It’s pretty easy to tell a “citizen journalist” from a veteran news hack; that is, someone with a career who knows AP style reflexively, as opposed to somebody who thinks he/she is a writer. Crusty old scribes (me included) keep an AP Stylebook at their desks just to follow the guidelines which make newswriting understandable, uniform and — in theory, anyway — unbiased. Well, two out of three ain’t bad.

Almost two years ago, the AP added this note to the Stylebook and circulated it on social media: “The preferred term for a rifle that fires one bullet each time the trigger is pulled and automatically reloads for a subsequent shot, is a semi-automatic rifle. An automatic rifle continuously fires rounds if the trigger is depressed and until its ammunition is exhausted.

“Avoid assault rifle and assault weapon,” the style tip continued, “which are highly politicized terms that generally refer to AR- or AK-style rifles designed for the civilian market, but convey little meaning about the actual functions of the weapon.”
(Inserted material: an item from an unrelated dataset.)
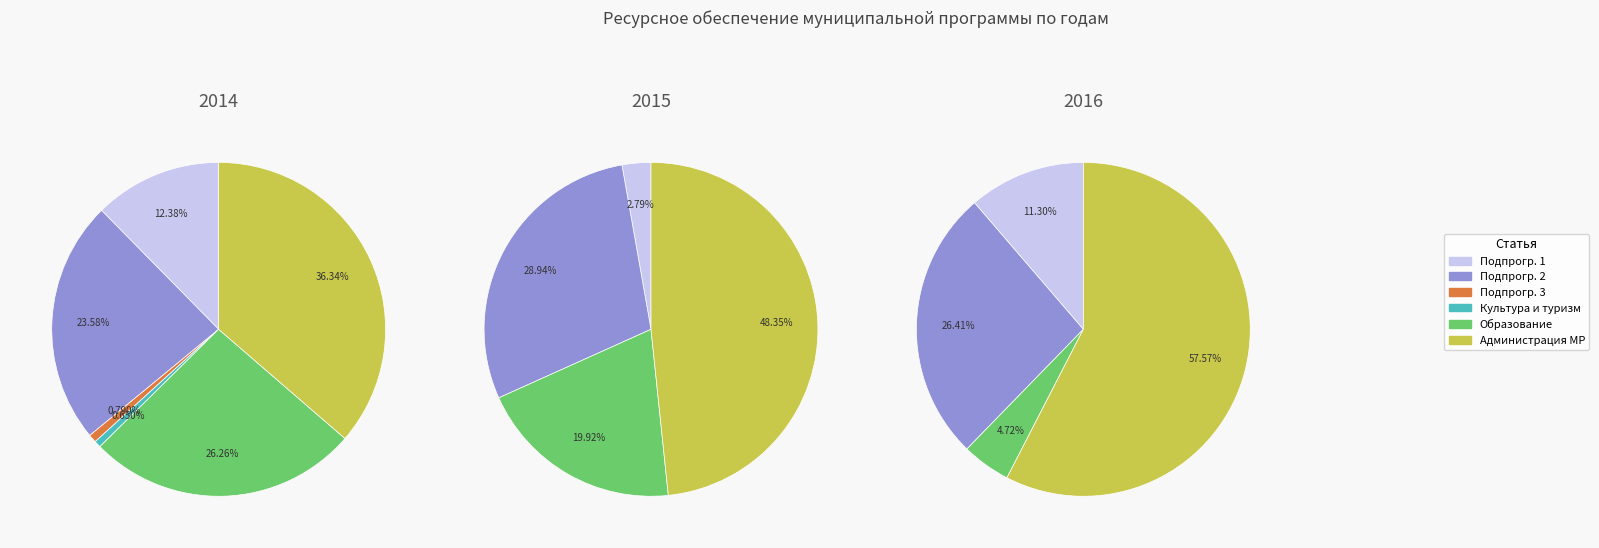

Is Администрация МР «Печора» the majority of the pie?

Yes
Alas, the establishment media (i.e., “mainstream press”) either didn’t get the memo or, more likely, just stubbornly ignored it. My colleagues in the press can be a disappointing lot, and on this issue, disappointment becomes disgust every time there is a headline about an “assault weapons” ban or “assault rifle” used in a crime.

Way back on July 14, 2022, National Review’s Isaac Schorr did a splendid bit of reporting when he wrote, “The AP’s guidance, highlighted in a tweet on Wednesday, marked a rare ruling that pleased political conservatives. Previous guidance on gender issues and urban violence had been criticized for accepting progressive premises.”

All of this translates to media bias, and when it comes to firearms, it’s an allegation with plenty of incriminating evidence. Reporters make mistakes about firearms frequently, and copy editors don’t catch those errors because they don’t know anything about guns, either. When was the last time a reporter in the White House pressroom challenged a spokesperson, “Do you know the percentage of homicides committed annually with rifles of any kind?” (FYI, it’s between 2% and 4%.) In the unlikely event the spokesperson knows the answer, the follow-up question would necessarily be: “So, why do you guys want to ban a whole class of firearms that aren’t involved in even 5% of murders in this country?”

Seven years ago, Forbes published a report about one news hack who shared this observation: “Every major newspaper ought to have someone on staff who understands firearms and the people who own them. A reporter who understands guns could put gun-control proponents, and especially any grand-standing politician, on the spot; make them justify what they’re after by hitting them with questions based on statistical facts, rather than emotion.”